EXERCISE GOAL | Set down, word for word, the lines of the listing below, starting at its first line and ending at the line that contains "rebuild boards.", with both of those lines included.

INPUT DATA |
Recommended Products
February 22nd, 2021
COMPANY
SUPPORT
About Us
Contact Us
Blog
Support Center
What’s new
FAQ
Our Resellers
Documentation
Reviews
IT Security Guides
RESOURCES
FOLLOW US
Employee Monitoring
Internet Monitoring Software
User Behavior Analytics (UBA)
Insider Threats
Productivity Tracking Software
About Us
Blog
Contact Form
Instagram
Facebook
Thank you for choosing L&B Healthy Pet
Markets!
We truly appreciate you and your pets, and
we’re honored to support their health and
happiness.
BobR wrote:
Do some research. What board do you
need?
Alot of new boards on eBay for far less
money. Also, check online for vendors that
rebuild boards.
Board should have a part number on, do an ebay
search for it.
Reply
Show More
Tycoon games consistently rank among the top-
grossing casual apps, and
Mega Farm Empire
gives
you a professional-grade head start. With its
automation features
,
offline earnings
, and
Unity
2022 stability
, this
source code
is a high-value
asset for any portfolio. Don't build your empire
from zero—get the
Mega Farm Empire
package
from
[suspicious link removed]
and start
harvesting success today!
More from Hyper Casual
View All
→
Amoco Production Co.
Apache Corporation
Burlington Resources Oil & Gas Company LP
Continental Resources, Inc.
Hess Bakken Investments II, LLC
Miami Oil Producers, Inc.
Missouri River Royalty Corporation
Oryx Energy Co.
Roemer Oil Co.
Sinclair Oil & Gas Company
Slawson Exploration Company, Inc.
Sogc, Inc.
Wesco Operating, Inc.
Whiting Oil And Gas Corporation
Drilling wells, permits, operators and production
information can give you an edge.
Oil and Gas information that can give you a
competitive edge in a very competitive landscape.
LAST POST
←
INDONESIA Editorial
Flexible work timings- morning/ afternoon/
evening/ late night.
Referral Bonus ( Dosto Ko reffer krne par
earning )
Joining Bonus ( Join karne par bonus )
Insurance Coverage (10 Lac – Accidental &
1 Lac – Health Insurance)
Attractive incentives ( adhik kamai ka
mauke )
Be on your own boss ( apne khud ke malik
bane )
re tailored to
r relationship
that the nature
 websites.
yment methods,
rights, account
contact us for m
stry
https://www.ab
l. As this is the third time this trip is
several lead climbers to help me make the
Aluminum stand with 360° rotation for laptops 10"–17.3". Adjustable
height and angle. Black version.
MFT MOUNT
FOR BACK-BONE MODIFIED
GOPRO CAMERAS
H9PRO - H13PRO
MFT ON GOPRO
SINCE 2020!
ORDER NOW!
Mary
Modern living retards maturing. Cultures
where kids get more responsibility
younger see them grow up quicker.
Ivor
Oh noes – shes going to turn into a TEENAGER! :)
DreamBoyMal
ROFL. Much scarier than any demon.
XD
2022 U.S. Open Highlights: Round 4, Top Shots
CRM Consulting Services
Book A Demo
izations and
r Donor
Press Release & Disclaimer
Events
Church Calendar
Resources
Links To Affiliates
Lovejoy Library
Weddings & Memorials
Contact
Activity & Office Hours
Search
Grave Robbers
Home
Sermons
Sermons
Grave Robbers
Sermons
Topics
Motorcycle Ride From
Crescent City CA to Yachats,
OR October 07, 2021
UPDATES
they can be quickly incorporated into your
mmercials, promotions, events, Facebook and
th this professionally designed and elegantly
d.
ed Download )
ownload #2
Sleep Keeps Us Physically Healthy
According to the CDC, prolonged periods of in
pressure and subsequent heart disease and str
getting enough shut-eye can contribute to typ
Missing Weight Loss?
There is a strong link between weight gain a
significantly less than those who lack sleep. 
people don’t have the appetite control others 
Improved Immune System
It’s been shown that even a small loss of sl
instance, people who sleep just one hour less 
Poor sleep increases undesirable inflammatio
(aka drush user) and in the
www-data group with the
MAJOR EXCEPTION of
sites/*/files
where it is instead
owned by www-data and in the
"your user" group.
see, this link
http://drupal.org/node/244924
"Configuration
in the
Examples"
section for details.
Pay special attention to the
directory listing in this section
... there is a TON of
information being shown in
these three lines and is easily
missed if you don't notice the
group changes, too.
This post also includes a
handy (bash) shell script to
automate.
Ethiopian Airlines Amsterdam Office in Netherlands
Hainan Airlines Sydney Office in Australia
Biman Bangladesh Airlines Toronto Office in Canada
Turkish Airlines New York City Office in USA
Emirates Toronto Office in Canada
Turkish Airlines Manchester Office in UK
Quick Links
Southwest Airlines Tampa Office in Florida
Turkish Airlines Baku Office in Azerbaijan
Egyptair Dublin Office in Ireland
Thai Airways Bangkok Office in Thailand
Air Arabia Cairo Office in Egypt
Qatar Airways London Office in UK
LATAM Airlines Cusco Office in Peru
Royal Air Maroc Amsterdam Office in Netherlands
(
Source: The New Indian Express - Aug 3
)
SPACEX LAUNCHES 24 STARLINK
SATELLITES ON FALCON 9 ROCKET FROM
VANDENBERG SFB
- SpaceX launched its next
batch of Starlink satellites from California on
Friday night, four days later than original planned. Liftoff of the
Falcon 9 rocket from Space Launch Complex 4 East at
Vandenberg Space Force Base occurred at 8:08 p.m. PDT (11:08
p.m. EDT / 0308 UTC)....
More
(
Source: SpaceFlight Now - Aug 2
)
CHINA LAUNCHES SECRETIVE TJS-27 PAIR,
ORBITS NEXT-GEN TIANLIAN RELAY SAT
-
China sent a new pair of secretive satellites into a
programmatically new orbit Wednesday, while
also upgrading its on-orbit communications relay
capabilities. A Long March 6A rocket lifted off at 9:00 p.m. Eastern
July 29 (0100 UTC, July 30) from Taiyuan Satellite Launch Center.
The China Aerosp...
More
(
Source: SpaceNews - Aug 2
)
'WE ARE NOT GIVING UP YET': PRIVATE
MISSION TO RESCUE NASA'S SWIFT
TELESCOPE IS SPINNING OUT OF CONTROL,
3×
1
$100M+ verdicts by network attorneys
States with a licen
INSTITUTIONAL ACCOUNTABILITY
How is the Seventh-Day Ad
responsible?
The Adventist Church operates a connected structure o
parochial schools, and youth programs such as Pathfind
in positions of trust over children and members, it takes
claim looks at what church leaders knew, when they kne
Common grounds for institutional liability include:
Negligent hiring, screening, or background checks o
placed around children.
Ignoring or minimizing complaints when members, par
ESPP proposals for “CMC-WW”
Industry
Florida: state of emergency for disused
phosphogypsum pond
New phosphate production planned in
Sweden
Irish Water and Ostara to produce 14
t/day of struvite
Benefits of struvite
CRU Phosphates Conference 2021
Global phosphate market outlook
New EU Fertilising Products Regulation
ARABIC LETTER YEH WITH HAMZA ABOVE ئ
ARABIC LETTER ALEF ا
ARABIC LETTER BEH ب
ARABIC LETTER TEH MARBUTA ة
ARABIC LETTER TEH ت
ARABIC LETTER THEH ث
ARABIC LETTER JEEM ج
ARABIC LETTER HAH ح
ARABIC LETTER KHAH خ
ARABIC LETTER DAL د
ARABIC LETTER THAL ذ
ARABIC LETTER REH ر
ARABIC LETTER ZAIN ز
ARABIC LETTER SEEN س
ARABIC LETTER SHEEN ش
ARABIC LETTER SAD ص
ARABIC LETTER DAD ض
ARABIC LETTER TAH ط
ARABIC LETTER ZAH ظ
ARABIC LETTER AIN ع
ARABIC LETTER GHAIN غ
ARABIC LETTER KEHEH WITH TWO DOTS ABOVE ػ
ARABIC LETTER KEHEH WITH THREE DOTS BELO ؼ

ANSWER TO THE EXERCISE |
Recommended Products
February 22nd, 2021
COMPANY
SUPPORT
About Us
Contact Us
Blog
Support Center
What’s new
FAQ
Our Resellers
Documentation
Reviews
IT Security Guides
RESOURCES
FOLLOW US
Employee Monitoring
Internet Monitoring Software
User Behavior Analytics (UBA)
Insider Threats
Productivity Tracking Software
About Us
Blog
Contact Form
Instagram
Facebook
Thank you for choosing L&B Healthy Pet
Markets!
We truly appreciate you and your pets, and
we’re honored to support their health and
happiness.
BobR wrote:
Do some research. What board do you
need?
Alot of new boards on eBay for far less
money. Also, check online for vendors that
rebuild boards.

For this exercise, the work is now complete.